The duke and duchess will visit Africa from September 23 to October 2, and while Meghan and Archie spend the duration in South Africa, Harry will leave his family to tour Angola, Malawi and Botswana before being reunited with them in Johannesburg.

The spokeswoman said: “The Duke of Sussex’s love for Africa is well known; he first visited the continent at the age of 13 and more than two decades later, the people, culture, wildlife and resilient communities continue to inspire and motivate him every day.”

Harry’s first trip came in the months after Diana’s death when his father the Prince of Wales took him to the continent “to get away from it all”, the duke has said.

The spokeswoman said about Meghan’s focus during the trip: “Through her patronages, the duchess will be working with organisations to promote women’s education, health, entrepreneurship and leadership.

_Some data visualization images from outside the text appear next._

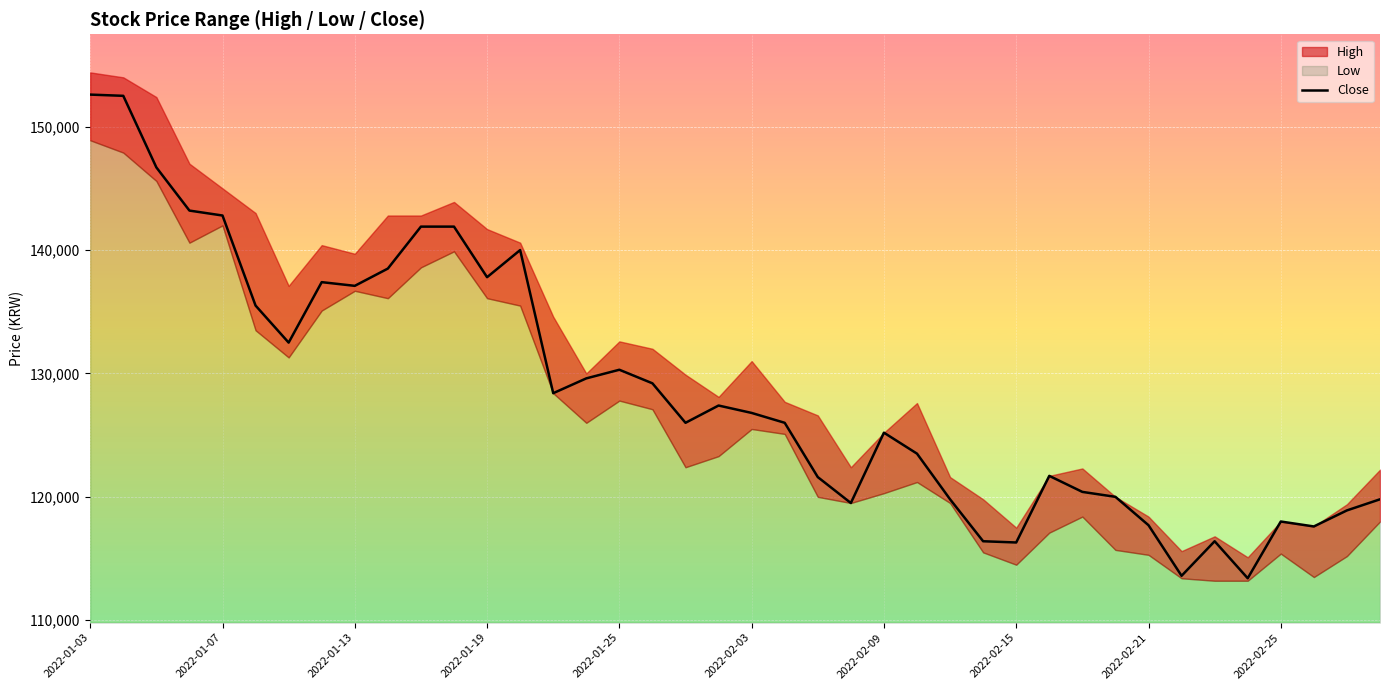

What is the lowest value of the Close series?

113400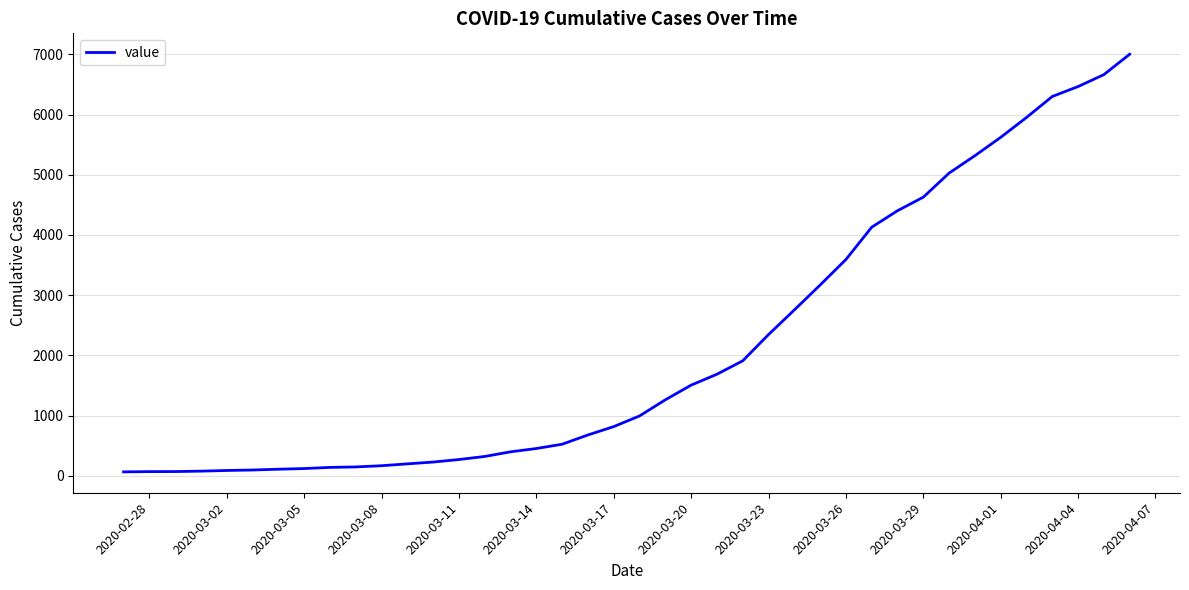

What is the difference between the maximum and minimum values?

6939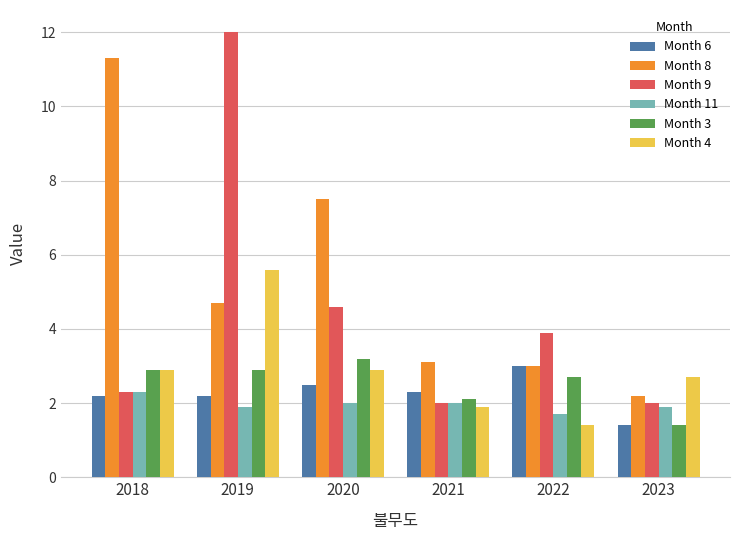

Are the bars grouped side by side (vs. stacked)?

Yes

“The Duchess of Sussex is particularly looking forward to the opportunity to learn from inspirational women in the region. As patron of the Association of Commonwealth Universities, Her Royal Highness will meet female entrepreneurs, academics and community leaders, and join discussions with Southern African young women about the future of their countries.”

Harry and Meghan will travel by commercial flights to and from South Africa and the duke will use a charter plane when visiting Angola, Botswana and Angola where some of the locations are remote.

During the launch of a project to encourage the travel industry to become more sustainable, Harry defended his recent use of private jets, saying there were circumstances where he needed to “ensure that my family are safe”.

British soldier Mathew Talbot who died while on counter poaching operations in Malawi (MoD/PA)

The couple will be joined by a 13-strong entourage including Archie’s nanny, private and assistant private secretaries, a four-strong media team, two programme coordinators, personal assistant, hairdresser – paid for privately – a director of royal travel, and someone responsible for logistics.

The spokeswoman said about Harry’s visit to Milawi’s Liwonde National Park, where the British soldier was killed: “The duke will pay tribute at the memorial site for Guardsman Mathew Talbot of the Coldstream Guards, who lost his life in May 2019 on a joint anti-poaching patrol with local park rangers.

“Guardsman Talbot shared the duke’s passion for the role of the British military, working in partnership with local rangers to protect endangered species.”

It is understood Harry wrote to the soldier’s family following his death.

Meghan, who is making her first visit to South Africa, and Harry both admire South Africa’s former president Nelson Mandela and have already met members of his family in the UK.

Towards the end of their visit they will be introduced to the statesman’s widow Graca Machel, who met the duke when he visited South Africa in 2015, and have an audience with President Cyril Ramaphosa and his wife Tshepo Motsepe.

During their time in South Africa the couple will visit a township in Cape Town, tour a workshop supporting children and empowering young girls, and visit another near Johannesburg where they will learn about a project tackling rising unemployment.